Aim of the exercise:
Exactly as written, print each record in the listing.

Data section:
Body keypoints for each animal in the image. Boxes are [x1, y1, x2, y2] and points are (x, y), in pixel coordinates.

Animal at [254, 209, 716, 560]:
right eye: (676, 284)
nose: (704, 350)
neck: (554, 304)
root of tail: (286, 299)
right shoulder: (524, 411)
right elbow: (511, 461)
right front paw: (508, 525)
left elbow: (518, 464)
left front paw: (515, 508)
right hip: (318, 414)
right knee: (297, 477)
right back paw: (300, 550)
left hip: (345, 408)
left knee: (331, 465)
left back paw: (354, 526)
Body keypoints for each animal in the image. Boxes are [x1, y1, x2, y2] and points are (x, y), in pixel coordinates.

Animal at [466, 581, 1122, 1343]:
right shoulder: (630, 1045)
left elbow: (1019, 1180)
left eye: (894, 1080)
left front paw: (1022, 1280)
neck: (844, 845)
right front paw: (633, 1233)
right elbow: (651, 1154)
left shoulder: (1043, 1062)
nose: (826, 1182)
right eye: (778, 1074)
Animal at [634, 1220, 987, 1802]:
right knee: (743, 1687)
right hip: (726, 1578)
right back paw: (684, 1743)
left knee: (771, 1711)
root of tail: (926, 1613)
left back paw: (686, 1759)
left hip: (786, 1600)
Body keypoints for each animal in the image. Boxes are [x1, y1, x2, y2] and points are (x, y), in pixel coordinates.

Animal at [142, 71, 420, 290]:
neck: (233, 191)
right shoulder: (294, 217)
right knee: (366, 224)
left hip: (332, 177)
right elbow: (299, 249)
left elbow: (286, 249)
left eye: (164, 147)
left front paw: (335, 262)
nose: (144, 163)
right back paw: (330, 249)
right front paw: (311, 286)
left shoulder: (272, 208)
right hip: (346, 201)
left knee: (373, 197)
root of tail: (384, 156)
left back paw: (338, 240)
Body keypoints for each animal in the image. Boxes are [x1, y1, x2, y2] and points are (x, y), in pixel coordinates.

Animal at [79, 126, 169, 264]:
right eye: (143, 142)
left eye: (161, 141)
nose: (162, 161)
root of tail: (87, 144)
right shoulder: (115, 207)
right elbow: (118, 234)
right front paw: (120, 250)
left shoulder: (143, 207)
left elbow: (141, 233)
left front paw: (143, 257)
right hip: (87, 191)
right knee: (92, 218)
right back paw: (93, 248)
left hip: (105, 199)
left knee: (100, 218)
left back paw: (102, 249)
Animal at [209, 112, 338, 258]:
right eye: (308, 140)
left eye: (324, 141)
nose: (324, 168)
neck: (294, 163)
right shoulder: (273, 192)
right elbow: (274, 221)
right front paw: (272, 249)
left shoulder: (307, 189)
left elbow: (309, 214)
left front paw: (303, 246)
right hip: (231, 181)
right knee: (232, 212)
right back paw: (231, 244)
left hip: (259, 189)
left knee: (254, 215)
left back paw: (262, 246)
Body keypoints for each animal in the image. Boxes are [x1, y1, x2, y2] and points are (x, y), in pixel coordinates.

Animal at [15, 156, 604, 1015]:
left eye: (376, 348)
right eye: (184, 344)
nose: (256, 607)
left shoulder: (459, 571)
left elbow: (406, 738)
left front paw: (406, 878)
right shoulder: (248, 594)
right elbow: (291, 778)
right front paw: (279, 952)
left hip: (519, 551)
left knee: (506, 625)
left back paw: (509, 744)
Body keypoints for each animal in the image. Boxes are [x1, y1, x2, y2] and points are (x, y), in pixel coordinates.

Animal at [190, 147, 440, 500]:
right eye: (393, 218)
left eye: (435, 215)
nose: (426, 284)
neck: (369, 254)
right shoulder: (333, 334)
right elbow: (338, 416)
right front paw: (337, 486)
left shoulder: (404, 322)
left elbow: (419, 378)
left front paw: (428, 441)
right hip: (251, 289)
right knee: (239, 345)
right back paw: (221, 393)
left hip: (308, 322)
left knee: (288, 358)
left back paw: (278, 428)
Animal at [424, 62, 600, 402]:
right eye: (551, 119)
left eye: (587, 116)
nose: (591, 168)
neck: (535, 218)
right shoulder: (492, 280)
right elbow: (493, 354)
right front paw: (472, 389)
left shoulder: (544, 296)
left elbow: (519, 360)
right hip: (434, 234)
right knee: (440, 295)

Exercise solution:
Body keypoints for each animal in the image. Boxes are [x1, y1, x2, y2] and points are (x, y), in pixel coordinates.

Animal at [254, 209, 716, 560]:
right eye: (676, 284)
nose: (704, 350)
neck: (554, 304)
root of tail: (286, 299)
right shoulder: (524, 411)
right elbow: (511, 461)
right front paw: (508, 525)
left elbow: (518, 464)
left front paw: (515, 508)
right hip: (318, 414)
right knee: (297, 477)
right back paw: (300, 550)
left hip: (345, 408)
left knee: (331, 465)
left back paw: (354, 526)
Body keypoints for each animal in the image. Boxes are [x1, y1, x2, y2] and points are (x, y), in pixel coordinates.

Animal at [466, 581, 1122, 1343]:
right shoulder: (630, 1045)
left elbow: (1019, 1180)
left eye: (894, 1080)
left front paw: (1022, 1280)
neck: (844, 845)
right front paw: (633, 1233)
right elbow: (651, 1154)
left shoulder: (1043, 1062)
nose: (826, 1182)
right eye: (778, 1074)
Animal at [634, 1220, 987, 1802]:
right knee: (743, 1687)
right hip: (726, 1578)
right back paw: (684, 1743)
left knee: (771, 1711)
root of tail: (926, 1613)
left back paw: (686, 1759)
left hip: (786, 1600)
Body keypoints for each animal in the image. Boxes are [x1, y1, x2, y2] and points are (x, y), in pixel coordinates.

Animal at [142, 71, 420, 290]:
neck: (233, 191)
right shoulder: (294, 217)
right knee: (366, 224)
left hip: (332, 177)
right elbow: (299, 249)
left elbow: (286, 249)
left eye: (164, 147)
left front paw: (335, 262)
nose: (144, 163)
right back paw: (330, 249)
right front paw: (311, 286)
left shoulder: (272, 208)
right hip: (346, 201)
left knee: (373, 197)
root of tail: (384, 156)
left back paw: (338, 240)
Body keypoints for each animal in the image. Boxes are [x1, y1, x2, y2] and points are (x, y), in pixel coordinates.

Animal at [79, 126, 169, 264]:
right eye: (143, 142)
left eye: (161, 141)
nose: (162, 161)
root of tail: (87, 144)
right shoulder: (115, 207)
right elbow: (118, 234)
right front paw: (120, 250)
left shoulder: (143, 207)
left elbow: (141, 233)
left front paw: (143, 257)
right hip: (87, 191)
right knee: (92, 218)
right back paw: (93, 248)
left hip: (105, 199)
left knee: (100, 218)
left back paw: (102, 249)
Animal at [209, 112, 338, 258]:
right eye: (308, 140)
left eye: (324, 141)
nose: (324, 168)
neck: (294, 163)
right shoulder: (273, 192)
right elbow: (274, 221)
right front paw: (272, 249)
left shoulder: (307, 189)
left elbow: (309, 214)
left front paw: (303, 246)
right hip: (231, 181)
right knee: (232, 212)
right back paw: (231, 244)
left hip: (259, 189)
left knee: (254, 215)
left back paw: (262, 246)
Body keypoints for each animal in the image. Boxes are [x1, y1, x2, y2] and points are (x, y), in pixel coordinates.

Animal at [15, 156, 604, 1015]:
left eye: (376, 348)
right eye: (184, 344)
nose: (256, 607)
left shoulder: (459, 571)
left elbow: (406, 738)
left front paw: (406, 878)
right shoulder: (248, 594)
right elbow: (291, 778)
right front paw: (279, 952)
left hip: (519, 551)
left knee: (506, 625)
left back paw: (509, 744)
Body keypoints for each animal in the image. Boxes are [x1, y1, x2, y2] and points are (x, y), in pixel coordinates.

Animal at [190, 147, 440, 500]:
right eye: (393, 218)
left eye: (435, 215)
nose: (426, 284)
neck: (369, 254)
right shoulder: (333, 334)
right elbow: (338, 416)
right front paw: (337, 486)
left shoulder: (404, 322)
left elbow: (419, 378)
left front paw: (428, 441)
right hip: (251, 289)
right knee: (239, 345)
right back paw: (221, 393)
left hip: (308, 322)
left knee: (288, 358)
left back paw: (278, 428)
Animal at [424, 62, 600, 402]:
right eye: (551, 119)
left eye: (587, 116)
nose: (591, 168)
neck: (535, 218)
right shoulder: (492, 280)
right elbow: (493, 354)
right front paw: (472, 389)
left shoulder: (544, 296)
left elbow: (519, 360)
right hip: (434, 234)
right knee: (440, 295)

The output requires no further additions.